→ **抜粋文**:
• • • • • • •
紅葉の比良山系
■先週の土曜日、昼過ぎまで三千院の界隈で過ごした後、車で自宅に戻ろうとしましたが、ふと見ると、朝、比良山系の頂を覆っていたガスがきれいに消えていました。自宅に帰る予定を変更、ロープーウェイで琵びわ湖バレイまで行くことにしました。
■素晴らしい紅葉でした。ロープーウェイの途中あたりから、木々は紅葉していきます。山頂に着いたら、少し南にある蓬莱山に向かいました。一見、たいした距離、たいした坂ではないように感じるのですが、実際、坂登ってみるときついなと思いました。コロナ感染で運動不足になり、かなり体力が無くなっていることを実感しました。とはいえ、なんとか蓬莱山頂に到着、頂上から周囲をじっくり眺めました。素晴らしいです。三千院も素晴らしかったけれど、比良山系の山々も素晴らしいです。この蓬莱山の標高は、1174mです。このぐらいの高さになると、なんというか地球を感じます。いや、ほんまに。琵琶湖を一望するパノラマにうっとりしました。
• • • • • • •
→ **データ抜粋**:

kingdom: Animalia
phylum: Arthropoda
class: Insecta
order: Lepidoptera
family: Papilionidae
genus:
• • • • • • •
→ **実施課題**:
1. 抜粋文を二文で要約してください。
2. 次の記述(a)〜(c)が抜粋文の内容と一致するかどうかを、それぞれ「はい」か「いいえ」で答え、判断の根拠となる抜粋文の語句をそのまま引用してください。
(a) 三千院の界隈で過ごした後、予定どおり車で自宅に戻った。
(b) ロープーウェイの途中あたりから木々が紅葉していた。
(c) 蓬莱山は山頂から少し北にある。

→ **想定解答**:
1. 先週の土曜日、三千院の界隈で過ごした後、朝に比良山系の頂を覆っていたガスが消えていたため、自宅に帰る予定を変更してロープーウェイで山へ向かった。紅葉は素晴らしく、坂のきつさに体力の衰えを実感しながらも標高1174mの蓬莱山頂に到着し、琵琶湖を一望するパノラマにうっとりした。

2.
(a) いいえ。「自宅に帰る予定を変更、ロープーウェイで」
(b) はい。「ロープーウェイの途中あたりから、木々は紅葉していきます。」
(c) いいえ。「少し南にある蓬莱山に向かいました。」